_DATA EXTRACTS_

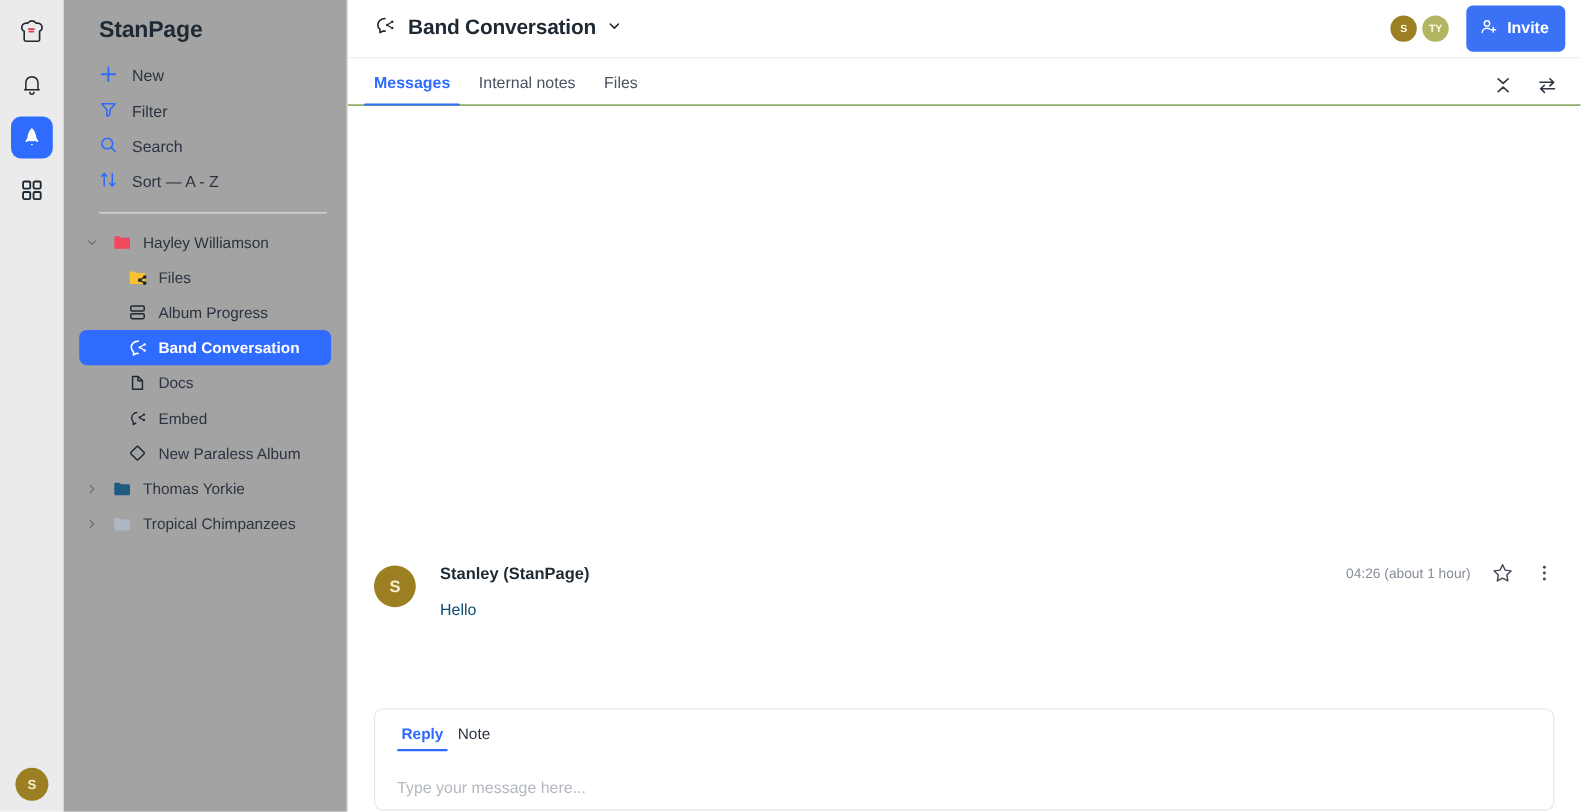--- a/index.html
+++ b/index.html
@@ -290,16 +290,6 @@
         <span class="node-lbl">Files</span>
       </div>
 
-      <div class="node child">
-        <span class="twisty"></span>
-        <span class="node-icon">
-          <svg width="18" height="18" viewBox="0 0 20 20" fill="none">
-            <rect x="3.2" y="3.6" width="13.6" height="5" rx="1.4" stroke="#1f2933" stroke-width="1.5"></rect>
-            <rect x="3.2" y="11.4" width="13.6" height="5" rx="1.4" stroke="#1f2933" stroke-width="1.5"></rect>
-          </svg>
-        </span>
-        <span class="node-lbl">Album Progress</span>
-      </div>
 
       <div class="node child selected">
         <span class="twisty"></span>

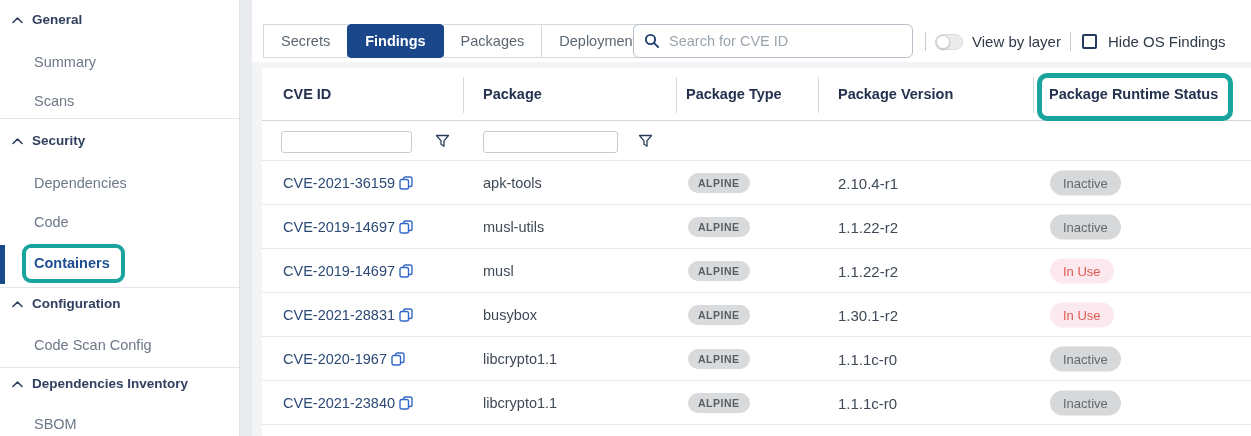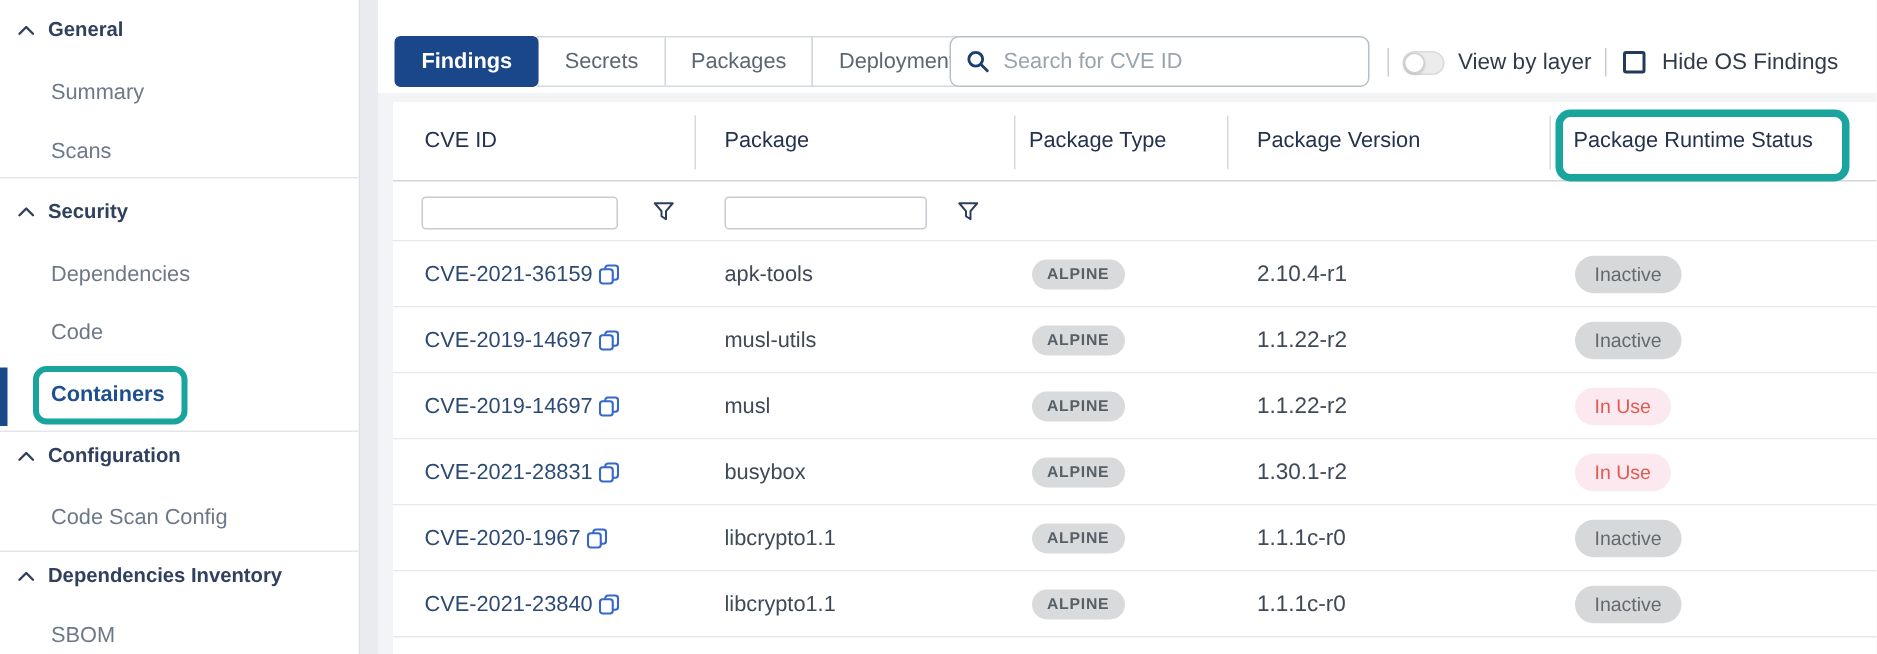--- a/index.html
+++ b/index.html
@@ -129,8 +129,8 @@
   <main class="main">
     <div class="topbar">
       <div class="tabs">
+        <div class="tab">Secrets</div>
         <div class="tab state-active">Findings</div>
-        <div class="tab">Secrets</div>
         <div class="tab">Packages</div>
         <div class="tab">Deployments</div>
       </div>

_ACTIVITY_
Copy every line above in which the string "height" shows up.

_ANSWER BOX_
-          <svg width="18" height="18" viewBox="0 0 20 20" fill="none">
-            <rect x="3.2" y="3.6" width="13.6" height="5" rx="1.4" stroke="#1f2933" stroke-width="1.5"></rect>
-            <rect x="3.2" y="11.4" width="13.6" height="5" rx="1.4" stroke="#1f2933" stroke-width="1.5"></rect>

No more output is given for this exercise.